Kaum schwere Waffen, kaum Kampferfahrung: Die Lage der libyschen Rebellen im Osten des Landes ist verzweifelt, doch ihr Kampfgeist ist ungebrochen. Alle unterstützen den Aufstand.
Fatiah Essaid sitzt in einem Zelt am Revolutionsplatz in Bengasi. In ihrem Schoß liegt ein Foto ihres geliebten Sohnes Munir Meshdout.
Ruhig erzählt sie von dem Tag, der ihr Leben und die Geschichte Libyens für immer verändert hat: „Am 15. Februar ging er außer Haus, um eine friedliche Demonstration an der Kathiba abzuhalten“, sagt sie. Damit meint sie die Kaserne, in der Regierungstruppen stationiert waren. Als diese Sicherheitskräfte angriffen, wurde Munir verwundet. Er bekam eine Kugel in den Hals. Dann wurde er in das Jalaa-Spital transportiert, wo er über eine Woche lang blieb, ohne irgendeine Behandlung zu erhalten – nicht einmal das Röntgen, das er dringend gebraucht hätte. „Als ich ihn besuchte, konnte er nicht einmal sprechen“, fährt Fatiah fort und kann dabei ihre Gefühle kaum noch beherrschen.

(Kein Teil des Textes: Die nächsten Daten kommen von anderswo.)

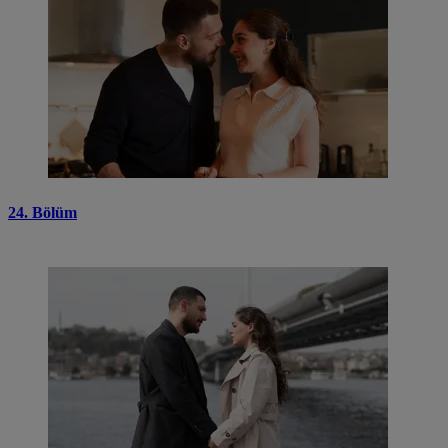
24. Bölüm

„Er sah mich einfach an und begann zu weinen.“ Nach neun Tagen Leiden starb er und füllte so die Reihen der „Shahid“, der Märtyrer, deren Tod die libysche Revolution entfachte. So schmerzlich der Verlust eines Sohnes auch sein mag: Für Essaid sind die Ereignisse dieses Tages kein Grund zur Trauer. „Es dürfte der Preis sein“, sagt sie, „den wir für eine bessere Zukunft dieses Landes zahlen müssen.“
Alle kämpfen mit. Wie die meisten Menschen in Bengasi vertraut die 60-jährige Frau immer stärker auf ein glückliches Ende der Revolution. Trotz der Bedrohung, die Gaddafis Männer immer noch darstellen, ist in der Stadt der Kampfgeist groß und das Bewusstsein stark, für eine gerechte Sache zu kämpfen. Revolutionsfahnen und -plakate sind überall zu sehen, jeden Tag finden Kundgebungen statt.

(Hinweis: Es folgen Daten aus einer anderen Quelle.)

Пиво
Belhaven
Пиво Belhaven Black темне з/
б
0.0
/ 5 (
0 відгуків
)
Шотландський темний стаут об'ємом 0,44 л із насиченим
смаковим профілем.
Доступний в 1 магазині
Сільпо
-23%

Am Freitag wird der Hauptplatz von Menschen überschwemmt, die aus der ganzen Gegend kommen, um gemeinsam mit den Kämpfern zu beten. Die Unterstützung für die Revolutionäre scheint ehrlich und aufrichtig. Jeder trägt seinen Teil zum gemeinsamen Ziel bei. Die einen stehen an der Front, die anderen verteilen Essen oder führen Journalisten kostenlos durch die Stadt. Die Eroberung eines Panzers wird sofort in der ganzen Stadt gefeiert.
Keine Verhandlung möglich. Die Bereitschaft der Menschen, ihre Meinung kundzutun, ist so überwältigend, wie es nur während eines Volksaufstands sein kann. Jeder, der bereit zu kämpfen war, vom Teenager bis zum alten Mann, nahm an der Schlacht vom 19. März teil, bei der die Rebellen einen Gegenangriff der regierungstreuen Truppen zurückschlagen konnten – entscheidend unterstützt von französischen Luftangriffen.
„Es war eine seltsames Gefühl“, erklärt Mohammed Abdallah, ein Zivilist, der zum Soldat geworden ist. Er war dabei beim Kampf um die Stadt. Nun kommt er im Krankenhaus zu Kräften, nachdem er drei Mal von Kugeln ins Bein getroffen wurde. „Ich habe das Gefühl, ich habe viel mehr getan, als ich von mir selbst erwarten konnte. Ich musste zusehen, wie drei meiner besten Freunde starben. Aber statt mich mutlos zu machen, verdoppelte es meine Kampfkraft.“ Dieser Sieg gegen die Gaddafi-Truppen dürfte der Wendepunkt des Kriegs gewesen sein.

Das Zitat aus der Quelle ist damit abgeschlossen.